INPUT MATERIAL Block Start

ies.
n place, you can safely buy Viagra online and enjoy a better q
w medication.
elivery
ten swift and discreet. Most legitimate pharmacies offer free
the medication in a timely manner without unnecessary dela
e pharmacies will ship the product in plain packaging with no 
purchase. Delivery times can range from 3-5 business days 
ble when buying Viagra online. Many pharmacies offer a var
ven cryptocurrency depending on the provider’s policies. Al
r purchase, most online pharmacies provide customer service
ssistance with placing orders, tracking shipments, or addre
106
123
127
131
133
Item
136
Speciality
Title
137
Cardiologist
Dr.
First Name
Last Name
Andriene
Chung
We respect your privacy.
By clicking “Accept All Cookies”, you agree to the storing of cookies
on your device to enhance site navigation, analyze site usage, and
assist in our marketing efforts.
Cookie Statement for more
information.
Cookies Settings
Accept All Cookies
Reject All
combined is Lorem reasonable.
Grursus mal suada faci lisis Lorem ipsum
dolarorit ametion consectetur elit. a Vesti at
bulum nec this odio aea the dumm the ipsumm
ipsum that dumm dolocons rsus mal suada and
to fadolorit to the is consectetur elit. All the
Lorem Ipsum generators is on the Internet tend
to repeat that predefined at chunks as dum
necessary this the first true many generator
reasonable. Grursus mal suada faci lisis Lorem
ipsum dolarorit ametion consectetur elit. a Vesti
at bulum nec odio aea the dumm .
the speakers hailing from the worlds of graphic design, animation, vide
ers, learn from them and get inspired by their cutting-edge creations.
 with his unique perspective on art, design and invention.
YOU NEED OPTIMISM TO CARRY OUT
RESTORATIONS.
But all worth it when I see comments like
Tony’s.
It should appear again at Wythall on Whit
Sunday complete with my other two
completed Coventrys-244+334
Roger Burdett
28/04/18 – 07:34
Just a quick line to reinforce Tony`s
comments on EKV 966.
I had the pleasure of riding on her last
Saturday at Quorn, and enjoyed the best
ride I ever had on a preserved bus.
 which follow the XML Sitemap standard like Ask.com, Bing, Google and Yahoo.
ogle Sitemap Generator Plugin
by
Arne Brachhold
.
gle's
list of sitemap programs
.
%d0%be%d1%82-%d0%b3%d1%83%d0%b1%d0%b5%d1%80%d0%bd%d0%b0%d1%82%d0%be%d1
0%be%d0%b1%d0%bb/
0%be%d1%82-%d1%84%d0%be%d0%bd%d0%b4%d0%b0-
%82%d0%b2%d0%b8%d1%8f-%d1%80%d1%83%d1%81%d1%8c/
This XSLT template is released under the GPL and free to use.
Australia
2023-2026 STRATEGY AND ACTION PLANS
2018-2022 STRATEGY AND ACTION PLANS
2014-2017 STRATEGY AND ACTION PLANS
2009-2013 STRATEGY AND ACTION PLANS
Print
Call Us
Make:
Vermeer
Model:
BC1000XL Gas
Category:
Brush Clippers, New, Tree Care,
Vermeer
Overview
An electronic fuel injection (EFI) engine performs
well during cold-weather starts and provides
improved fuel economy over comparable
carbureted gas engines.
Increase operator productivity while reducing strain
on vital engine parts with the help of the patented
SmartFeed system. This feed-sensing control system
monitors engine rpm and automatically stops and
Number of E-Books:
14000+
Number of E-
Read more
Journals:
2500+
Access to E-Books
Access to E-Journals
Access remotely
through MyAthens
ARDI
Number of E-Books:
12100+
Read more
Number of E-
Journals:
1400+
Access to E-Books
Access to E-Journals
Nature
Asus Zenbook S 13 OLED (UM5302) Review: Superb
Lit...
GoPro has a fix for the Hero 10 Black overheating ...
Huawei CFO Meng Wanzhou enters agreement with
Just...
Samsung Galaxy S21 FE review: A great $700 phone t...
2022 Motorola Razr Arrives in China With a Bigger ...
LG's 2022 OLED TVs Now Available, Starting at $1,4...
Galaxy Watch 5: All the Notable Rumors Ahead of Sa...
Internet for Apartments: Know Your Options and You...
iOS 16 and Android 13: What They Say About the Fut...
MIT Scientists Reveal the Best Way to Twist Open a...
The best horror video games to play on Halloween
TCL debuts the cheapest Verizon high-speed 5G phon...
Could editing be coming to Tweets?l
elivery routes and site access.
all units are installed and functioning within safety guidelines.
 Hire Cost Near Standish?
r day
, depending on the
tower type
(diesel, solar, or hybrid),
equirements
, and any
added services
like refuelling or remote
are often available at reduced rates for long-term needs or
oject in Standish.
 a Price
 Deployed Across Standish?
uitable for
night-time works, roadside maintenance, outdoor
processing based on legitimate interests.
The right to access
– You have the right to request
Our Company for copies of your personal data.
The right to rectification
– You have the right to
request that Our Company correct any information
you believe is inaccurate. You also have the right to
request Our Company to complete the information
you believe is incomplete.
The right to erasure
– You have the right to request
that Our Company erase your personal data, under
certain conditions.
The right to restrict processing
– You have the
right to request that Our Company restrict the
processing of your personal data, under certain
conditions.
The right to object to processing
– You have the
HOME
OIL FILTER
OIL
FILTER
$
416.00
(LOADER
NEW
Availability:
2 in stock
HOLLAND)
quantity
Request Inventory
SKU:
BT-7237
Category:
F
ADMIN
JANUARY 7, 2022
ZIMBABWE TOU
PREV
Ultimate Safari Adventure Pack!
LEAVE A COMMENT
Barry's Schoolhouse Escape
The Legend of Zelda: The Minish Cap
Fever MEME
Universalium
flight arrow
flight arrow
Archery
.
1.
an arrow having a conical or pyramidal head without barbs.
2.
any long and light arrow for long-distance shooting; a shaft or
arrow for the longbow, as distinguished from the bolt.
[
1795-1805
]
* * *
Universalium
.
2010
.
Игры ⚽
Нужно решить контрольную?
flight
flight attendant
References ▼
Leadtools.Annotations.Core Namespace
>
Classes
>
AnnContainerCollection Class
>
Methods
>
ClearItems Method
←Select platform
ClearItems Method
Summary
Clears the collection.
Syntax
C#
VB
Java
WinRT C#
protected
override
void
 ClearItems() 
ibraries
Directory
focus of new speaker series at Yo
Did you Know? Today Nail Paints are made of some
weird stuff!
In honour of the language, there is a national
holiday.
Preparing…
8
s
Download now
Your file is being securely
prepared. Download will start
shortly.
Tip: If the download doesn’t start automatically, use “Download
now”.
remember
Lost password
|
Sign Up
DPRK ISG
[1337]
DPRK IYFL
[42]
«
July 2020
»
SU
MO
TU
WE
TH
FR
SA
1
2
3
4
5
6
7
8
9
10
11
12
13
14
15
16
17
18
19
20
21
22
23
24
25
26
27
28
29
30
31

INPUT MATERIAL Block End

**TASK STATEMENT:** Return every line from the entries above that contains the word "legitimate".

**WRITTEN REPLY:**
ten swift and discreet. Most legitimate pharmacies offer free
processing based on legitimate interests.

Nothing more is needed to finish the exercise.